Ocorre, contudo, que em face de decisões proferidas pelo Excelso Supremo Tribunal Federal (STF) em reclamações constitucionais e, ainda, do julgamento em curso da ADI 6002, este Colegiado, em sessão do dia 29/10/2025, decidiu restabelecer o entendimento antes adotado, no sentido de que os valores indicados na petição inicial, em causas submetidas ao rito ordinário, devem limitar a condenação, sendo inviável ao julgador proferir decisão em montante superior, sob pena de ofensa aos artigos 141 e 492 do CPC.
A busca da tutela judicial encerra direito público, subjetivo e abstrato, exercitado contra o Estado e que não se confunde com o(s) direito(s) material(is) postulado(s) (CF, art. 5º, XXXV).
A necessidade de atribuição de valor na petição inicial correspondente tem por objetivo atender a critérios racionais de gestão judicial dos conflitos, voltados à definição do rito procedimental aplicável, do órgão judicial competente, das custas judiciais e dos demais ônus decorrentes da sucumbência.

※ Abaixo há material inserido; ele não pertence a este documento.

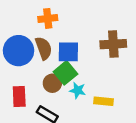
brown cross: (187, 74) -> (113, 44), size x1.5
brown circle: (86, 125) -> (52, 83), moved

Daí porque, "A toda causa será atribuído valor certo, ainda que não tenha conteúdo econômico imediatamente aferível" (CPC, art. 291). Quando, porém, for possível conhecer o impacto econômico dos pedidos, ao autor caberá decliná-lo de forma clara e objetiva na petição inicial, indicando o(s) valor(es) correspondente(s), como se extrai dos critérios listados no art. 292 do CPC (art. 15 do CPC c/c o art. 769 da CLT).
Assim, dispondo a lei que o autor deve indicar os pedidos de forma certa, determinada e com indicação de seu valor, ao magistrado, por força do postulado da adstrição, compete decidir a lide dentro desse parâmetro, sob pena violação dos arts. 141 e 292 do CPC, ainda que tenha sido expressamente atribuído valores "meramente estimativos" na exordial.
Sem que se pronuncie a inconstitucionalidade do art. 840, par. 1º, da CLT, nos termos do artigo 97 da Constituição Federal, sua aplicação permanece obrigatória, o que impõe a limitação do valor da condenação aos montantes indicados na exordial.
No caso presente, o Tribunal Regional decidiu que os valores atribuídos pelo Autor aos pedidos constantes da petição inicial limitam o montante a ser obtido com a condenação da Reclamada. Logo, o acórdão regional encontra-se em consonância com o disposto no artigo 840, § 1º, da CLT.
NÃO CONHEÇO do recurso de revista do Reclamante.
ISTO POSTO
ACORDAM os Ministros da Quinta Turma do Tribunal Superior do Trabalho, por unanimidade, I - dar provimento ao agravo da Reclamada; e II - não conhecer do recurso de revista do Reclamante. Brasília, 3 de dezembro de 2025.